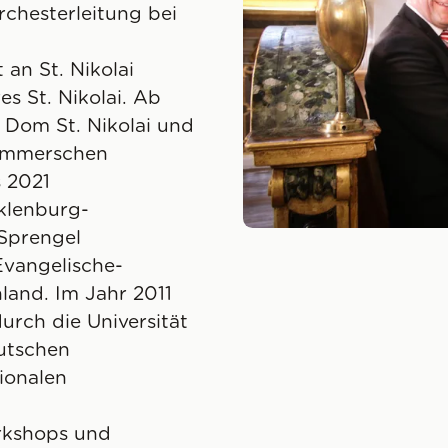
chesterleitung bei
an St. Nikolai
s St. Nikolai. Ab
Dom St. Nikolai und
Pommerschen
 2021
klenburg-
Sprengel
vangelische-
land. Im Jahr 2011
rch die Universität
eutschen
ionalen
rkshops und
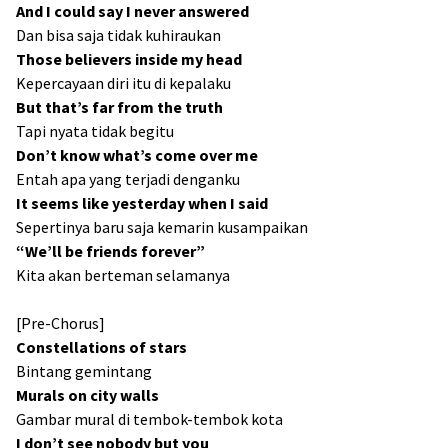
And I could say I never answered
Dan bisa saja tidak kuhiraukan
Those believers inside my head
Kepercayaan diri itu di kepalaku
But that’s far from the truth
Tapi nyata tidak begitu
Don’t know what’s come over me
Entah apa yang terjadi denganku
It seems like yesterday when I said
Sepertinya baru saja kemarin kusampaikan
“We’ll be friends forever”
Kita akan berteman selamanya
[Pre-Chorus]
Constellations of stars
Bintang gemintang
Murals on city walls
Gambar mural di tembok-tembok kota
I don’t see nobody but you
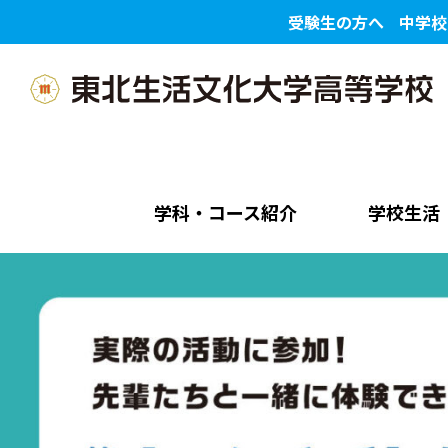
受験生の方へ
中学校
学科・コース紹介
学校生活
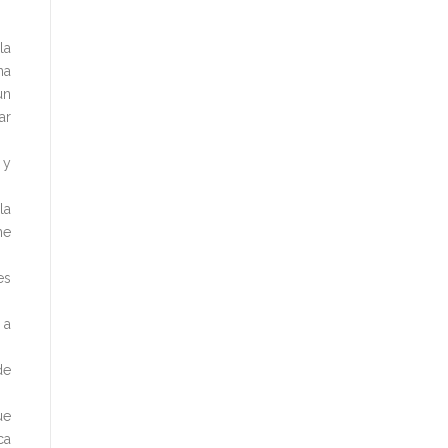
la
na
un
ar
 y
la
ne
es
 a
de
ue
ca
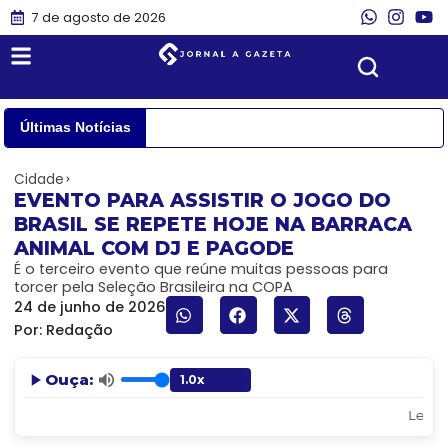
7 de agosto de 2026
Últimas Notícias
Cidade
EVENTO PARA ASSISTIR O JOGO DO
BRASIL SE REPETE HOJE NA BARRACA
ANIMAL COM DJ E PAGODE
É o terceiro evento que reúne muitas pessoas para
torcer pela Seleção Brasileira na COPA
24 de junho de 2026
Por:
Redação
Ouça:
Lendo:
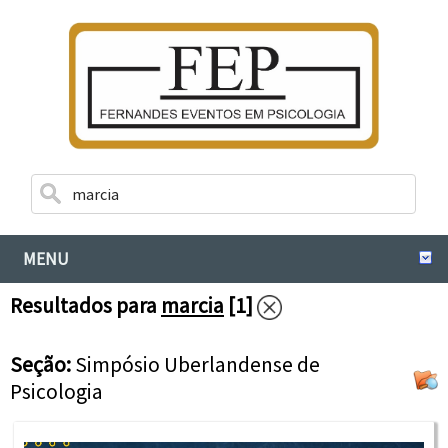
MENU
Resultados para
marcia
[1]
Seção:
Simpósio Uberlandense de
Psicologia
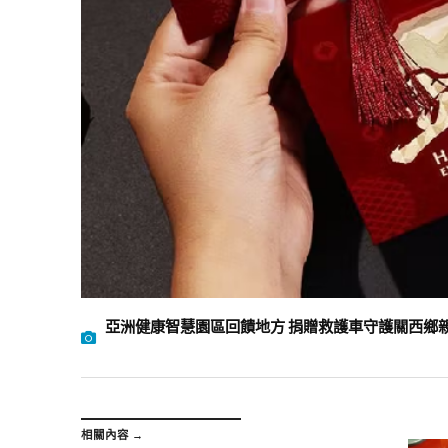
亞洲健康智慧園區回饋地方 捐贈救護車守護關西鄉
相關內容 →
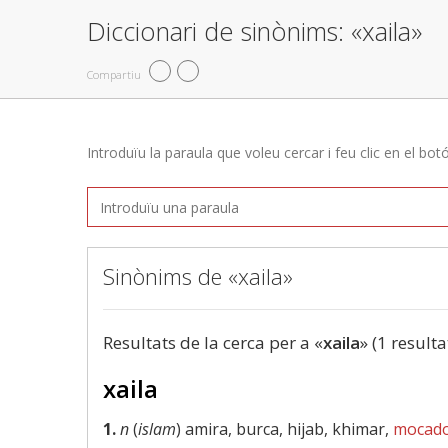
Diccionari de sinònims: «xaila»
Compartiu
Introduïu la paraula que voleu cercar i feu clic en el bot
Sinònims de «xaila»
Resultats de la cerca per a «
xaila
» (1 resulta
xaila
1.
n
(
islam
) amira, burca, hijab, khimar,
mocad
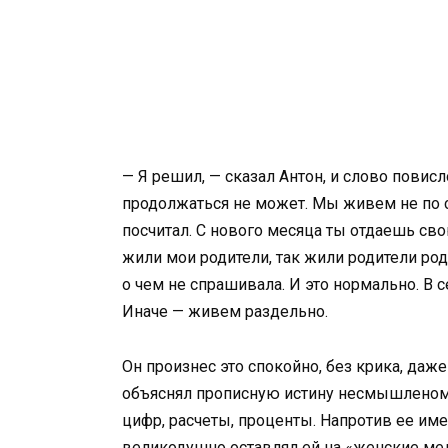
— Я решил, — сказал Антон, и слово повис
продолжаться не может. Мы живем не по 
посчитал. С нового месяца ты отдаешь сво
жили мои родители, так жили родители род
о чем не спрашивала. И это нормально. В с
Иначе — живем раздельно.
Он произнес это спокойно, без крика, даже
объяснял прописную истину несмышленому 
цифр, расчеты, проценты. Напротив ее име
великодушно оставлял ей на «женские мел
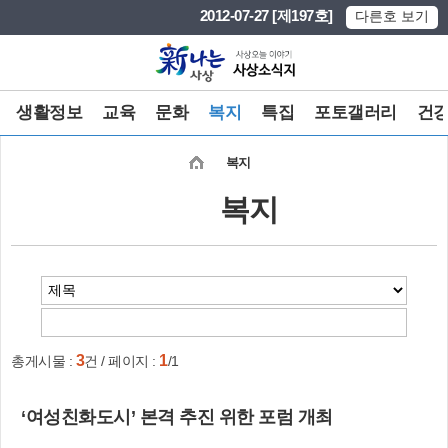
본문 바로가기
메인메뉴 바로가기
2012-07-27 [제197호]
다른호 보기
생활정보
교육
문화
복지
특집
포토갤러리
건
복지
복지
3
1
총게시물 :
건 / 페이지 :
/1
‘여성친화도시’ 본격 추진 위한 포럼 개최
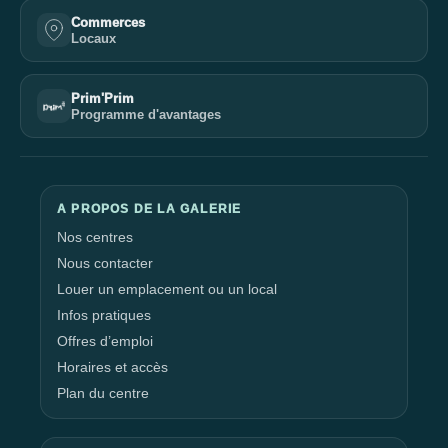
Commerces
Locaux
Prim'Prim
Programme d'avantages
A PROPOS DE LA GALERIE
Nos centres
Nous contacter
Louer un emplacement ou un local
Infos pratiques
Offres d’emploi
Horaires et accès
Plan du centre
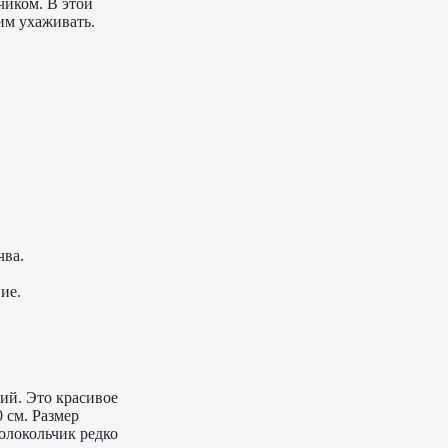
чиком. В этой
им ухаживать.
чва.
ие.
ний. Это красивое
 см. Размер
Колокольчик редко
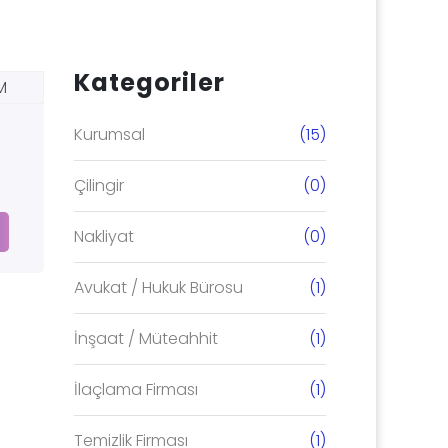
Kategoriler
Kurumsal
(15)
Çilingir
(0)
Nakliyat
(0)
Avukat / Hukuk Bürosu
(1)
İnşaat / Müteahhit
(1)
İlaçlama Firması
(1)
Temizlik Firması
(1)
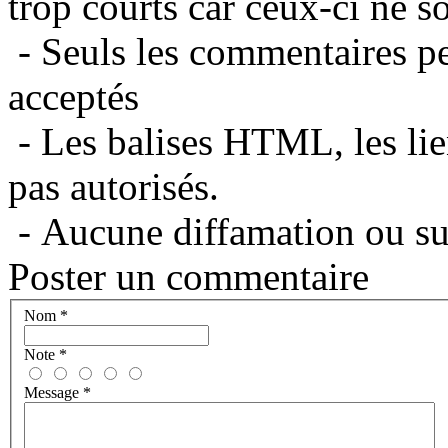
trop courts car ceux-ci ne s
- Seuls les commentaires per
acceptés
- Les balises HTML, les lie
pas autorisés.
- Aucune diffamation ou suj
Poster un commentaire
Nom
*
Note
*
Message
*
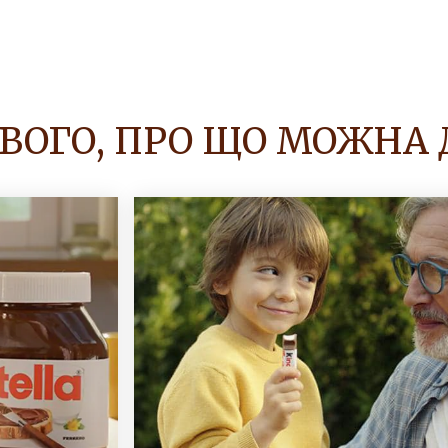
АВОГО, ПРО ЩО МОЖНА 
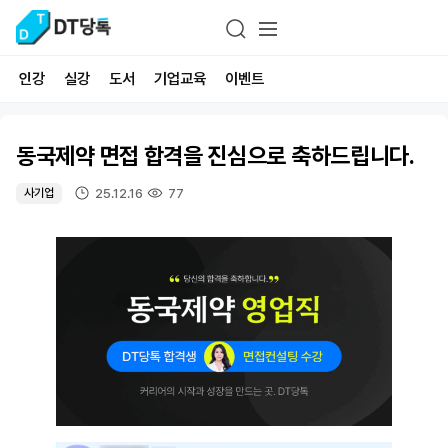
인강
실강
도서
기업교육
이벤트
동국제약 면접 합격을 진심으로 축하드립니다.
25.12.16
77
사기업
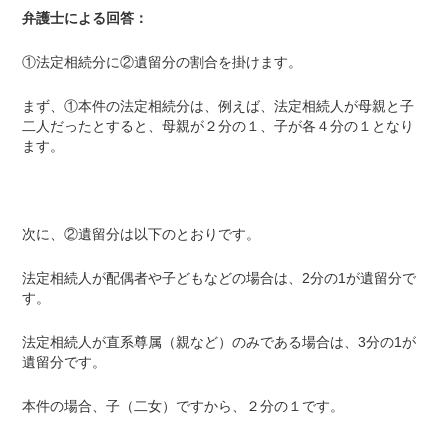
弁護士による回答：
①法定相続分に②遺留分の割合を掛けます。
まず、①本件の法定相続分は、例えば、法定相続人が母親と子
二人だったとすると、母親が２分の１、子が各４分の１となり
ます。
次に、②遺留分は以下のとおりです。
法定相続人が配偶者や子どもなどの場合は、
2
分の
1
が遺留分で
す。
法定相続人が直系尊属（親など）のみである場合は、
3
分の
1
が
遺留分です。
本件の場合、子（二女）ですから、２分の１です。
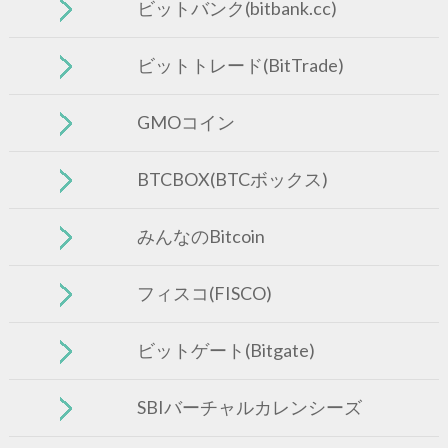
ビットバンク(bitbank.cc)
ビットトレード(BitTrade)
GMOコイン
BTCBOX(BTCボックス)
みんなのBitcoin
フィスコ(FISCO)
ビットゲート(Bitgate)
SBIバーチャルカレンシーズ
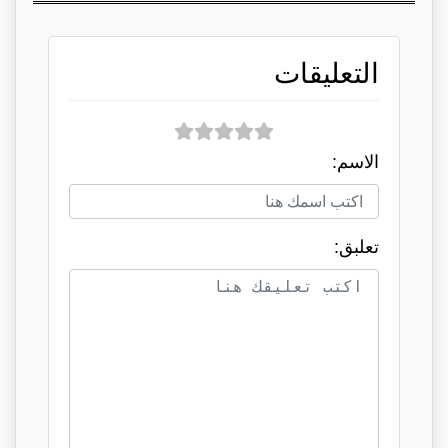
التعليقات
الاسم:
تعلبق:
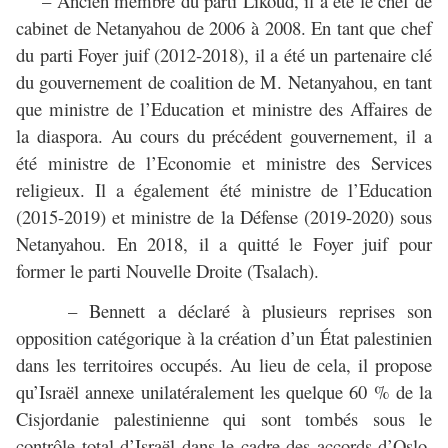
– Ancien membre du parti Likoud, il a été le chef de
cabinet de Netanyahou de 2006 à 2008. En tant que chef
du parti Foyer juif (2012-2018), il a été un partenaire clé
du gouvernement de coalition de M. Netanyahou, en tant
que ministre de l’Education et ministre des Affaires de
la diaspora. Au cours du précédent gouvernement, il a
été ministre de l’Economie et ministre des Services
religieux. Il a également été ministre de l’Education
(2015-2019) et ministre de la Défense (2019-2020) sous
Netanyahou. En 2018, il a quitté le Foyer juif pour
former le parti Nouvelle Droite (Tsalach).
– Bennett a déclaré à plusieurs reprises son
opposition catégorique à la création d’un État palestinien
dans les territoires occupés. Au lieu de cela, il propose
qu’Israël annexe unilatéralement les quelque 60 % de la
Cisjordanie palestinienne qui sont tombés sous le
contrôle total d’Israël dans le cadre des accords d’Oslo,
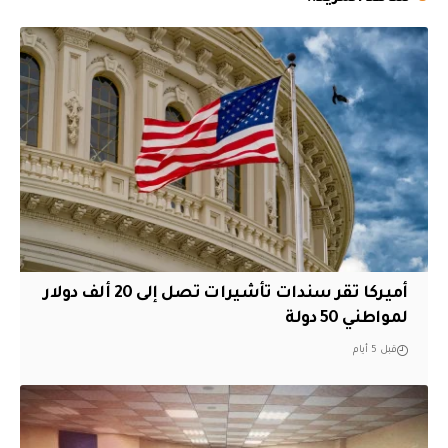
أميركا تقر سندات تأشيرات تصل إلى 20 ألف دولار
لمواطني 50 دولة
قبل 5 أيام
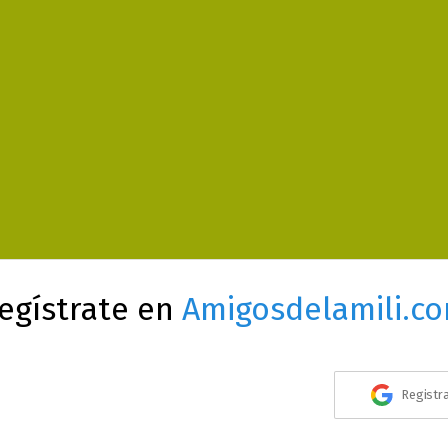
egístrate en
Amigosdelamili.c
Registr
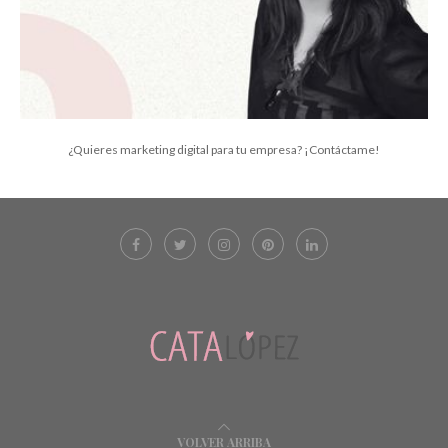
¿Quieres marketing digital para tu empresa? ¡Contáctame!
VOLVER ARRIBA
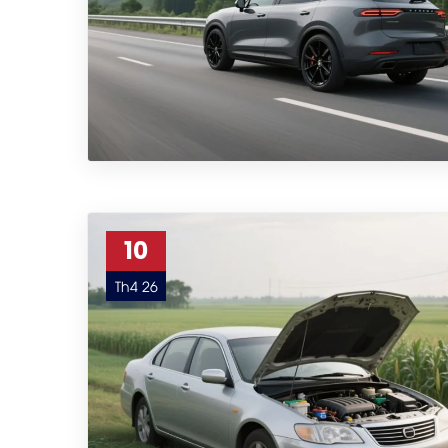
10
Th4 26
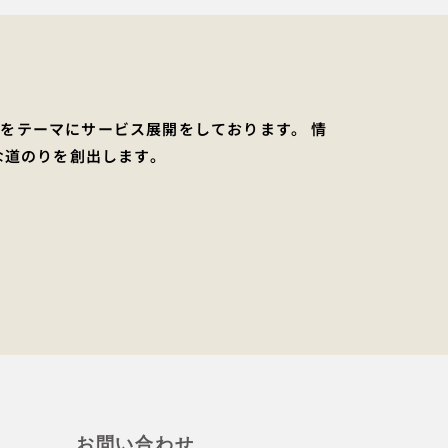
り」をテーマにサービス展開をしております。 情
な道のりを創出します。
お問い合わせ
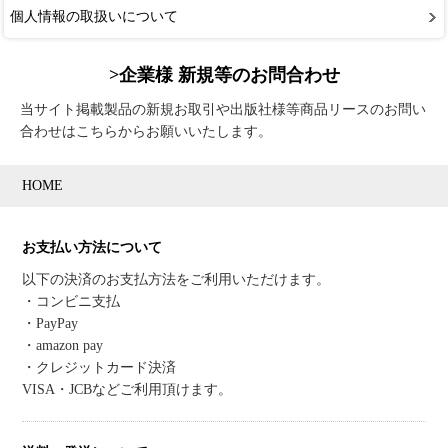
個人情報の取扱いについて
>企業様 新規等のお問合わせ
当サイト掲載製品の新規お取引や出版社様等商品リースのお問い
合わせはこちらからお願いいたします。
HOME
お支払い方法について
以下の決済のお支払方法をご利用いただけます。
・コンビニ支払
・PayPay
・amazon pay
・クレジットカード決済
VISA・JCBなどご利用頂けます。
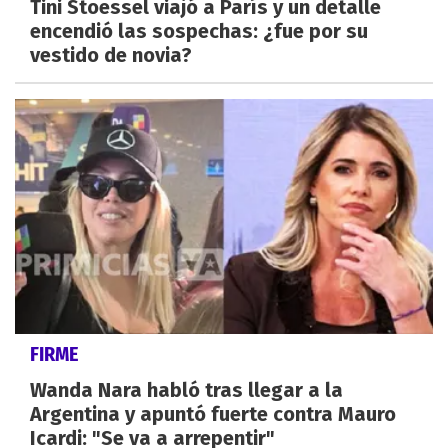
Tini Stoessel viajó a París y un detalle
encendió las sospechas: ¿fue por su
vestido de novia?
FIRME
Wanda Nara habló tras llegar a la
Argentina y apuntó fuerte contra Mauro
Icardi: "Se va a arrepentir"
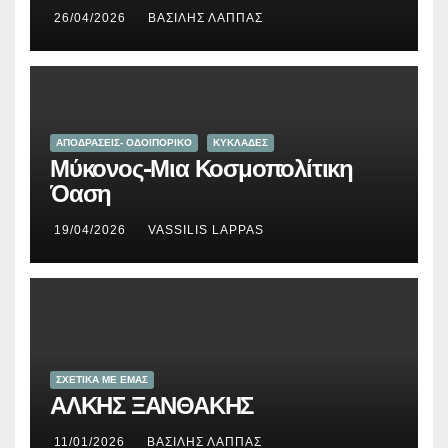
26/04/2026
ΒΑΣΊΛΗΣ ΛΆΠΠΑΣ
ΑΠΟΔΡΑΣΕΙΣ- ΟΔΟΙΠΟΡΙΚΟ
ΚΥΚΛΑΔΕΣ
Μύκονος-Μια Κοσμοπολίτικη
Όαση
19/04/2026
VASSILIS LAPPAS
ΣΧΕΤΙΚΑ ΜΕ ΕΜΑΣ
ΑΛΚΗΣ ΞΑΝΘΑΚΗΣ
11/01/2026
ΒΑΣΊΛΗΣ ΛΆΠΠΑΣ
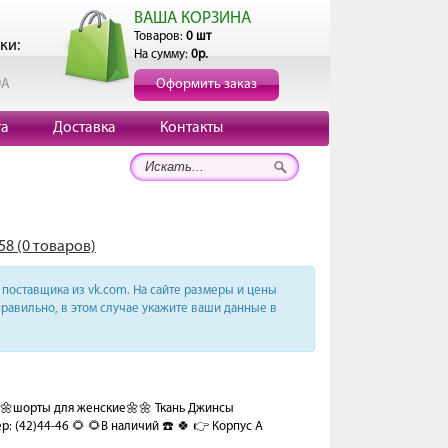
ВАША КОРЗИНА
Товаров:
0 шт
ки:
На сумму:
0р.
0А
Оформить заказ
та
Доставка
Контакты
58 (0 товаров)
поставщика из vk.com. На сайте размеры и цены
равильно, в этом случае укажите ваши данные в
🌼шорты для женские🌼🌼 Ткань Джинсы
р: (42)44-46 🌻 🌻В наличий ☎️ 🍀 👉 Корпус А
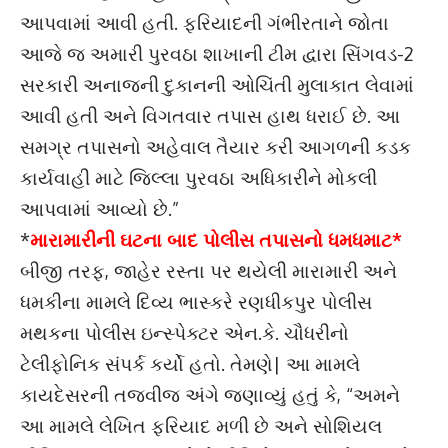
આપવામાં આવી હતી. ફરિયાદની ગંભીરતાને જોતા
આજે જ અમારી પુરવઠા શાખાની ટીમ દ્વારા સિંગવડ-2
સરકારી અનાજની દુકાનની ઓચિંતી મુલાકાત લેવામાં
આવી હતી અને વિગતવાર તપાસ હાથ ધરાઈ છે. આ
સમગ્ર તપાસનો અહેવાલ તૈયાર કરી આગળની કડક
કાર્યવાહી માટે જિલ્લા પુરવઠા અધિકારીને મોકલી
આપવામાં આવ્યો છે.”
*
મારામારીની ઘટના બાદ પોલીસ તપાસનો ધમધમાટ*
બીજી તરફ, જાહેર રસ્તા પર થયેલી મારામારી અને
ધમકીના મામલે દિવ્ય ભાસ્કરે રણધીકપુર પોલીસ
મથકના પોલીસ ઇન્સ્પેક્ટર એન.કે. ચૌધરીનો
ટેલીફોનિક સંપર્ક કર્યો હતો. તેમણે| આ મામલે
કાયદેસરની તજવીજ અંગે જણાવ્યું હતું કે, “અમને
આ મામલે લેખિત ફરિયાદ મળી છે અને સોશિયલ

* * *

Start at the line containing "કાર્યવાહી માટે જિલ્લા પુરવઠા અધિકારીને મોકલી" and return each line up to and including the last line of the material.

◆ ANSWER BELOW ◆
કાર્યવાહી માટે જિલ્લા પુરવઠા અધિકારીને મોકલી
આપવામાં આવ્યો છે.”
*
મારામારીની ઘટના બાદ પોલીસ તપાસનો ધમધમાટ*
બીજી તરફ, જાહેર રસ્તા પર થયેલી મારામારી અને
ધમકીના મામલે દિવ્ય ભાસ્કરે રણધીકપુર પોલીસ
મથકના પોલીસ ઇન્સ્પેક્ટર એન.કે. ચૌધરીનો
ટેલીફોનિક સંપર્ક કર્યો હતો. તેમણે| આ મામલે
કાયદેસરની તજવીજ અંગે જણાવ્યું હતું કે, “અમને
આ મામલે લેખિત ફરિયાદ મળી છે અને સોશિયલ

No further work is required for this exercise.